El doctor Caligari es una figura peculiar que recorre los pueblos alemanes marchando de feria en feria. La historia comienza cuando llega al pequeño pueblo de montaña de Holstenwall. Allí mostrará al público expectante el espectáuclo ilusionista del sonámbulo Cesare, capaz de responder mientras duerme cualquier pregunta sobre el futuro que se desee conocer. El conflicto surgirá cuando al mismo tiempo de que el show llegue al pueblo comiencen a sucederse una serie de crímenes.

Escrita por Hans Janowitz y Carl Mayer y prevista para que fuera dirigida por Fritz Lang (Metrópolis, 1927), este se vio obligado a rechazar la obra ya que se encontraba finalizando la producción de Las arañas. El productor del filme, Erich Pommer, seguidamente se lo ofreció a Robert Wiene, decantándose por este debido a su gran formación teatral y a que la película está ambientada en este marco. Los fantásticos decorados diseñados por Walter Riemann, Hermann Warm y Walter Röring, ofrecen un sinfín de imágenes deformadas, con el uso de grandes contrastes de luces y sombras que ofrecen un cierto tono de irrealidad. Aunque hoy día estamos muy acostumbrados a esto en el cine de grandes figuras como Hitchcock o Tim Burton, lo cierto es que en 1920 fue algo muy novedoso: añadir al mundo del cine un concepto artístico más allá de la propia representación realista.

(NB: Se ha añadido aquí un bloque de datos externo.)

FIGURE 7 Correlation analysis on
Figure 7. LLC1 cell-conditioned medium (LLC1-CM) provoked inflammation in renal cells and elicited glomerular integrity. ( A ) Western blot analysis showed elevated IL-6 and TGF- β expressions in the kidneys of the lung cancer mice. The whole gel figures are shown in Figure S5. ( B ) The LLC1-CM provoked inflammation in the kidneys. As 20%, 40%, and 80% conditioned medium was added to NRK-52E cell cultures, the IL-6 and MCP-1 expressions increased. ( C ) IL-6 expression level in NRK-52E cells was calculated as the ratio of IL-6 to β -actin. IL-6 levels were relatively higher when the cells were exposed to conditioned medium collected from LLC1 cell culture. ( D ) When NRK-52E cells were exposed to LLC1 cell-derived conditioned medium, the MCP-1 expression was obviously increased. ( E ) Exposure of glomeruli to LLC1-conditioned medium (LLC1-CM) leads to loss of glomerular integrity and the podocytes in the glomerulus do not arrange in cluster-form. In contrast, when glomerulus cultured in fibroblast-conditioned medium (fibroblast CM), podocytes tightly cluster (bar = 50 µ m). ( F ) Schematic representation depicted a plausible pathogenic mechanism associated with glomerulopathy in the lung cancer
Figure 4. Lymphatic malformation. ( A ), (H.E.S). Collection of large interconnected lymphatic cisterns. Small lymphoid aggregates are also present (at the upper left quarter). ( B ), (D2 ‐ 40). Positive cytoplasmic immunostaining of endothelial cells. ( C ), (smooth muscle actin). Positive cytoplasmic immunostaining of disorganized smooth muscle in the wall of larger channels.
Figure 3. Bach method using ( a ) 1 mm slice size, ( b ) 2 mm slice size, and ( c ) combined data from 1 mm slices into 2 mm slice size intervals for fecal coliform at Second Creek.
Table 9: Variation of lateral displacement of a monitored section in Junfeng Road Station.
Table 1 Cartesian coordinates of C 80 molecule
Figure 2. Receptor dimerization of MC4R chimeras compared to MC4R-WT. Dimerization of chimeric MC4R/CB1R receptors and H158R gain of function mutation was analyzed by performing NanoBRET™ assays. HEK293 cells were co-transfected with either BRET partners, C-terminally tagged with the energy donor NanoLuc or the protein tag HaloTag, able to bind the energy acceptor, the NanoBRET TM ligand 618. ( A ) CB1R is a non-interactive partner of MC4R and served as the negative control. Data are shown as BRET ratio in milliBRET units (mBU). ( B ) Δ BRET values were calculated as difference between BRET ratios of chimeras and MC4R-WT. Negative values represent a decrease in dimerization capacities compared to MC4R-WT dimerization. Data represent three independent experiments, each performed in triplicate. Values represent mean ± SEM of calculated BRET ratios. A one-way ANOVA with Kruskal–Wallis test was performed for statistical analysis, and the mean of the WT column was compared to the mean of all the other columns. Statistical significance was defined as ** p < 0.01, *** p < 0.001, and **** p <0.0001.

El gabinete del doctor Caligari es cine mudo, en el que el espectador deberá entender lo que está ocurriendo en la pantalla a través de la exagerada gesticulación de sus personajes, el maquillaje, la cuidada ambientación y algunos rótulos de texto que, sin citar expresamente lo que personajes están diciendo, ayudan a contar la historia. Pero lo que sin duda es el elemento fundamental de narración es su música compuesta por Giuseppe Becce, que hace de hilo conector de las escenas y aporta la tensión y misterio necesarios en la historia, que será contada mediante flashbacks por el personaje de Francis.

  

Lo importante de la película, es la denuncia que los guionistas pretendían hacer en un principio: una crítica contra el Estado alemán durante la guerra, que inducía como Caligari a un pueblo dormido a perpetrar crímenes, algo que se sucedería años después en la Segunda Guerra Mundial. Robert Wiene fue presionado por la productora y para no sufrir la censura de la autoridad añadió un comienzo y un final ajenos a la historia original, quedando esta con una doble lectura que podría pasar también por ser un relato sobre la anarquía y la locura. Una ambigüedad que se convierte en uno de los mayores atractivos de este clásico, obra clave del séptimo arte y de la que gran parte del cine de hoy se ha empapado.